DO THIS:
Edit the records that follow by replacing "collectors" with "collected by" wherever it occurs, and reproduce every line with nothing else altered.

□ □ □ □ □

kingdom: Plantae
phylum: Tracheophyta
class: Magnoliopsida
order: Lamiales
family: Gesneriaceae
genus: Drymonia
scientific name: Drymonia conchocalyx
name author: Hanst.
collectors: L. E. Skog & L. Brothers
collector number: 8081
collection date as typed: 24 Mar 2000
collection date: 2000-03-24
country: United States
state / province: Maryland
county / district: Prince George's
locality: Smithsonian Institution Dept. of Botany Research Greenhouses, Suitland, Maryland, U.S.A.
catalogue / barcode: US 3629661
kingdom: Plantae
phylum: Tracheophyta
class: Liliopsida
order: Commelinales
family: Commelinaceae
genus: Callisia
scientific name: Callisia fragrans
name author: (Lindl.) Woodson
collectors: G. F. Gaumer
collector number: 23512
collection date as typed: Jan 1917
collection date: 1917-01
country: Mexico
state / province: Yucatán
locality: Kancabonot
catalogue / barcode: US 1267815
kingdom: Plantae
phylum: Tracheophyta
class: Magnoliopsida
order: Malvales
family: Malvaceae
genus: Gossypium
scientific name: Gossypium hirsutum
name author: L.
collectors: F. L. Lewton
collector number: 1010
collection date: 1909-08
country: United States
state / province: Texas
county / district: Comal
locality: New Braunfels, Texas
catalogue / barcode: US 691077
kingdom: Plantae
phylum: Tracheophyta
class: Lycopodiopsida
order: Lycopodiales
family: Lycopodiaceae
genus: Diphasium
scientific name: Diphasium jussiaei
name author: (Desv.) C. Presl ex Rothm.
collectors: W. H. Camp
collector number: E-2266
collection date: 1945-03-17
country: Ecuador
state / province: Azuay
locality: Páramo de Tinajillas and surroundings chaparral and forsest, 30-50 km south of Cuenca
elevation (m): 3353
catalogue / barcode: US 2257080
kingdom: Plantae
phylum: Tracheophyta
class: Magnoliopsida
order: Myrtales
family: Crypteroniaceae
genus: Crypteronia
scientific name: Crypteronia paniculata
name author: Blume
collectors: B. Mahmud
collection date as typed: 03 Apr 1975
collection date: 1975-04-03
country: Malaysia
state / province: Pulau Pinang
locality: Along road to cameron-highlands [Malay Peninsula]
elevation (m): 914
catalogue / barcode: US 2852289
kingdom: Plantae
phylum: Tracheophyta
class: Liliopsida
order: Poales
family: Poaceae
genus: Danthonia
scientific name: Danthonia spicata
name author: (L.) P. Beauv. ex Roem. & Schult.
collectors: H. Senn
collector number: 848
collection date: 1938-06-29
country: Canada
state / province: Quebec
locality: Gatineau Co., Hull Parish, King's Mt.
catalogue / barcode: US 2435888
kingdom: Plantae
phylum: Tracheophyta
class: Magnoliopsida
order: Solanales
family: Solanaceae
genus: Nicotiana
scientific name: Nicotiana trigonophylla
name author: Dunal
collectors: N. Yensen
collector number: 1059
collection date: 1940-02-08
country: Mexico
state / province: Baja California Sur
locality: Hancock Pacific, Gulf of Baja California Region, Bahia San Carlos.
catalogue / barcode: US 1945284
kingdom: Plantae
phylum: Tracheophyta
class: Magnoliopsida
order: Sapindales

□ □ □ □ □

WRITTEN REPLY:
kingdom: Plantae
phylum: Tracheophyta
class: Magnoliopsida
order: Lamiales
family: Gesneriaceae
genus: Drymonia
scientific name: Drymonia conchocalyx
name author: Hanst.
collected by: L. E. Skog & L. Brothers
collector number: 8081
collection date as typed: 24 Mar 2000
collection date: 2000-03-24
country: United States
state / province: Maryland
county / district: Prince George's
locality: Smithsonian Institution Dept. of Botany Research Greenhouses, Suitland, Maryland, U.S.A.
catalogue / barcode: US 3629661
kingdom: Plantae
phylum: Tracheophyta
class: Liliopsida
order: Commelinales
family: Commelinaceae
genus: Callisia
scientific name: Callisia fragrans
name author: (Lindl.) Woodson
collected by: G. F. Gaumer
collector number: 23512
collection date as typed: Jan 1917
collection date: 1917-01
country: Mexico
state / province: Yucatán
locality: Kancabonot
catalogue / barcode: US 1267815
kingdom: Plantae
phylum: Tracheophyta
class: Magnoliopsida
order: Malvales
family: Malvaceae
genus: Gossypium
scientific name: Gossypium hirsutum
name author: L.
collected by: F. L. Lewton
collector number: 1010
collection date: 1909-08
country: United States
state / province: Texas
county / district: Comal
locality: New Braunfels, Texas
catalogue / barcode: US 691077
kingdom: Plantae
phylum: Tracheophyta
class: Lycopodiopsida
order: Lycopodiales
family: Lycopodiaceae
genus: Diphasium
scientific name: Diphasium jussiaei
name author: (Desv.) C. Presl ex Rothm.
collected by: W. H. Camp
collector number: E-2266
collection date: 1945-03-17
country: Ecuador
state / province: Azuay
locality: Páramo de Tinajillas and surroundings chaparral and forsest, 30-50 km south of Cuenca
elevation (m): 3353
catalogue / barcode: US 2257080
kingdom: Plantae
phylum: Tracheophyta
class: Magnoliopsida
order: Myrtales
family: Crypteroniaceae
genus: Crypteronia
scientific name: Crypteronia paniculata
name author: Blume
collected by: B. Mahmud
collection date as typed: 03 Apr 1975
collection date: 1975-04-03
country: Malaysia
state / province: Pulau Pinang
locality: Along road to cameron-highlands [Malay Peninsula]
elevation (m): 914
catalogue / barcode: US 2852289
kingdom: Plantae
phylum: Tracheophyta
class: Liliopsida
order: Poales
family: Poaceae
genus: Danthonia
scientific name: Danthonia spicata
name author: (L.) P. Beauv. ex Roem. & Schult.
collected by: H. Senn
collector number: 848
collection date: 1938-06-29
country: Canada
state / province: Quebec
locality: Gatineau Co., Hull Parish, King's Mt.
catalogue / barcode: US 2435888
kingdom: Plantae
phylum: Tracheophyta
class: Magnoliopsida
order: Solanales
family: Solanaceae
genus: Nicotiana
scientific name: Nicotiana trigonophylla
name author: Dunal
collected by: N. Yensen
collector number: 1059
collection date: 1940-02-08
country: Mexico
state / province: Baja California Sur
locality: Hancock Pacific, Gulf of Baja California Region, Bahia San Carlos.
catalogue / barcode: US 1945284
kingdom: Plantae
phylum: Tracheophyta
class: Magnoliopsida
order: Sapindales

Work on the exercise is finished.